This article presents a method for learning well-coordinated Human-Robot Interaction (HRI) from Human-Human Interactions (HHI). We devise a hybrid approach using Hidden Markov Models (HMMs) as the latent space priors for a Variational Autoencoder to model a joint distribution over the interacting agents. We leverage the interaction dynamics learned from HHI to learn HRI and incorporate the conditional generation of robot motions from human observations into the training, thereby predicting more accurate robot trajectories. The generated robot motions are further adapted with Inverse Kinematics to ensure the desired physical proximity with a human, combining the ease of joint space learning and accurate task space reachability. For contact-rich interactions, we modulate the robot's stiffness using HMM segmentation for a compliant interaction. We verify the effectiveness of our approach deployed on a Humanoid robot via a user study. Our method generalizes well to various humans despite being trained on data from just two humans. We find that Users perceive our method as more human-like, timely, and accurate and rank our method with a higher degree of preference over other baselines.
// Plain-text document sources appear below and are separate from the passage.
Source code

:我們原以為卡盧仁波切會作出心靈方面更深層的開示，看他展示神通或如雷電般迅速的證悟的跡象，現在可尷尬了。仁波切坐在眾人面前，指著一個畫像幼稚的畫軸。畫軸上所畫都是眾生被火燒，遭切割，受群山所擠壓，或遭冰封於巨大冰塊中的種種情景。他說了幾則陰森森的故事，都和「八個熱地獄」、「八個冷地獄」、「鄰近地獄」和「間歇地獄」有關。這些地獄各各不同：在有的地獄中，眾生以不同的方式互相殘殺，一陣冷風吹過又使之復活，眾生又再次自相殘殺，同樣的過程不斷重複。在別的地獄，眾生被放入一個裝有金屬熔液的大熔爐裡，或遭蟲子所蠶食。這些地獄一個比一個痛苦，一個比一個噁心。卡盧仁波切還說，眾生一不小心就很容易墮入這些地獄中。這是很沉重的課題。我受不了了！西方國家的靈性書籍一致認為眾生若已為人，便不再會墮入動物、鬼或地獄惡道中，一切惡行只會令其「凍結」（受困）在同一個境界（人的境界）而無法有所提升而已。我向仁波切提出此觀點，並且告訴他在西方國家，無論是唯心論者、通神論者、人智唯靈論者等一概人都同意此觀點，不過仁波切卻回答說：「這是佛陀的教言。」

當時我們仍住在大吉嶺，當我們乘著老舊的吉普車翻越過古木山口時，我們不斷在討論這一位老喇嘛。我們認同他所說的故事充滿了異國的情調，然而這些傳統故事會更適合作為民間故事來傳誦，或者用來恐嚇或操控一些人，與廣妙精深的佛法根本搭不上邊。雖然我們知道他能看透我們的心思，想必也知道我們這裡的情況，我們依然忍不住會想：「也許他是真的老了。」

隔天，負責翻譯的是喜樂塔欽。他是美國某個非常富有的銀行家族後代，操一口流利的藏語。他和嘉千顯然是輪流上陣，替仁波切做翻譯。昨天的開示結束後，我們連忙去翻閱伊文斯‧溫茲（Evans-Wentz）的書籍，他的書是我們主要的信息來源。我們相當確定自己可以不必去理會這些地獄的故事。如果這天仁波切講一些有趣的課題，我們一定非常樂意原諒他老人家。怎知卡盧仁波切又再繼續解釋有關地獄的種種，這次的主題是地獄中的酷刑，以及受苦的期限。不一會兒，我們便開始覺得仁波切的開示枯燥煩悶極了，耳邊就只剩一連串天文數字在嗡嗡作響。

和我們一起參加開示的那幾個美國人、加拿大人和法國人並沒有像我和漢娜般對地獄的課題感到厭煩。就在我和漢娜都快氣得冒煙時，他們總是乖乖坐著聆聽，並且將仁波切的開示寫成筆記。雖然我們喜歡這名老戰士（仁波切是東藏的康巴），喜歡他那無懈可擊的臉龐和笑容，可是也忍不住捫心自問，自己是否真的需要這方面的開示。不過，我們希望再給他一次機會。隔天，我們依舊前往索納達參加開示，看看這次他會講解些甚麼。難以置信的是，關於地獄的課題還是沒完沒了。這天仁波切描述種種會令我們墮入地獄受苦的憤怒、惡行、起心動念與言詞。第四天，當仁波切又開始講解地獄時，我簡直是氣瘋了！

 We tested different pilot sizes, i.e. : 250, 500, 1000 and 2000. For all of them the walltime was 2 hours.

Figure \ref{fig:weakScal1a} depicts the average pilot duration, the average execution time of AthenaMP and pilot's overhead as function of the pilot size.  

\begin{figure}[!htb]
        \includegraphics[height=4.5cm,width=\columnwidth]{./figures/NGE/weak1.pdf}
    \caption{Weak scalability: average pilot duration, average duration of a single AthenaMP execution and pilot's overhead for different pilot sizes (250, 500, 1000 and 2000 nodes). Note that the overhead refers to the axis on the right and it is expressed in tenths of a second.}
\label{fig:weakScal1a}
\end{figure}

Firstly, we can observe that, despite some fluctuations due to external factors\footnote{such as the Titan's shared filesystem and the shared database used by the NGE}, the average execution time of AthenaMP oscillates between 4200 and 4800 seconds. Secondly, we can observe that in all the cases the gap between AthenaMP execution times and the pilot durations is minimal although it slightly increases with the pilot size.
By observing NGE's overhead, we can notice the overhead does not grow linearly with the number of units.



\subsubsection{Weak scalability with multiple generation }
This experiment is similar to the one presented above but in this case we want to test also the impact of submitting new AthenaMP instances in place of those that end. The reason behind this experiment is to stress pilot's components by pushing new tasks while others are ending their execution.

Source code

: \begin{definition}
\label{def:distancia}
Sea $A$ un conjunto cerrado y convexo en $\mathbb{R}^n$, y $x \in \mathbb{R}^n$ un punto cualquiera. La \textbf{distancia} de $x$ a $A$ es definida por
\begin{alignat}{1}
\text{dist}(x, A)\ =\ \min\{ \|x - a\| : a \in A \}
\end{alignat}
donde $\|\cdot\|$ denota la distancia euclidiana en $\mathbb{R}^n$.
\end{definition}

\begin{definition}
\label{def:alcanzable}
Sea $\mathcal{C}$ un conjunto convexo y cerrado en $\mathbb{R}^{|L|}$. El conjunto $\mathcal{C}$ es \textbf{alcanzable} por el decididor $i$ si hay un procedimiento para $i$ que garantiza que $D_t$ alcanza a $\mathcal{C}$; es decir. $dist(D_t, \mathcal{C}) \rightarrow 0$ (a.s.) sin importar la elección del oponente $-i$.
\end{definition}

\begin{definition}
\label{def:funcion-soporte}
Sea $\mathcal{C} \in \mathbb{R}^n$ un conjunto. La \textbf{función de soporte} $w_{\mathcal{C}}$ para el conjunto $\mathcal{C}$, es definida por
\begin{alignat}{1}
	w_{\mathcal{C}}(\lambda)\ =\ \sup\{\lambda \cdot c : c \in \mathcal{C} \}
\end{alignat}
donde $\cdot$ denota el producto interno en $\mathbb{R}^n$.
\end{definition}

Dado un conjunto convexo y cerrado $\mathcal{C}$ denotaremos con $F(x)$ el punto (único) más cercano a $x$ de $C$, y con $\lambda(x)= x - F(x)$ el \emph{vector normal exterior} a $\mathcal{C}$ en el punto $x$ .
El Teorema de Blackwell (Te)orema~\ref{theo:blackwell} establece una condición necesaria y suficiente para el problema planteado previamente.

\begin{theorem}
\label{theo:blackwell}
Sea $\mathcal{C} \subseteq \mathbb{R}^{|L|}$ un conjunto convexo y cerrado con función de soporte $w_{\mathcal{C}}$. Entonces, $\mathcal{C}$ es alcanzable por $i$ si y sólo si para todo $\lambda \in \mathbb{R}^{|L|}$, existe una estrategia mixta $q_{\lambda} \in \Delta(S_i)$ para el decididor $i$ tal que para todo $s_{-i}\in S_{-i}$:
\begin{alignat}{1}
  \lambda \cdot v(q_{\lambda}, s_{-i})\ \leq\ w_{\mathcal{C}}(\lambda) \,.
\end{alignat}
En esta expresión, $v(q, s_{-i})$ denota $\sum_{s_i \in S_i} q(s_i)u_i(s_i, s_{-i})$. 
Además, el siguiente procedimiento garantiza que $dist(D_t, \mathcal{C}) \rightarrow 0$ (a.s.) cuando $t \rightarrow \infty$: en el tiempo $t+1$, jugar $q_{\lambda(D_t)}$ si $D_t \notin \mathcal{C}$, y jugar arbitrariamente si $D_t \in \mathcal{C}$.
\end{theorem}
翻译：本文提出了一种从人人交互中学习协调良好的人机交互的方法。我们设计了一种混合方法，将隐马尔可夫模型作为变分自编码器的潜在空间先验，以建模交互智能体之间的联合分布。通过利用从人人交互中学到的交互动力学，我们学习人机交互，并将基于人类观测的机器人运动条件生成融入训练过程，从而预测更准确的机器人轨迹。生成的机器人运动进一步通过逆运动学进行适配，以确保与人类保持所需的物理邻近性，从而结合了关节空间学习的简便性与任务空间可达性的精确度。对于接触密集型交互，我们利用隐马尔可夫模型分割来调节机器人刚度，以实现柔顺交互。通过在类人机器人上部署并进行用户研究，我们验证了所提方法的有效性。尽管仅基于两个人的数据进行训练，该方法仍能很好地泛化到不同人类用户。用户认为我们的方法更类人、更及时、更准确，并且与其他基线方法相比，更倾向于选择我们的方法。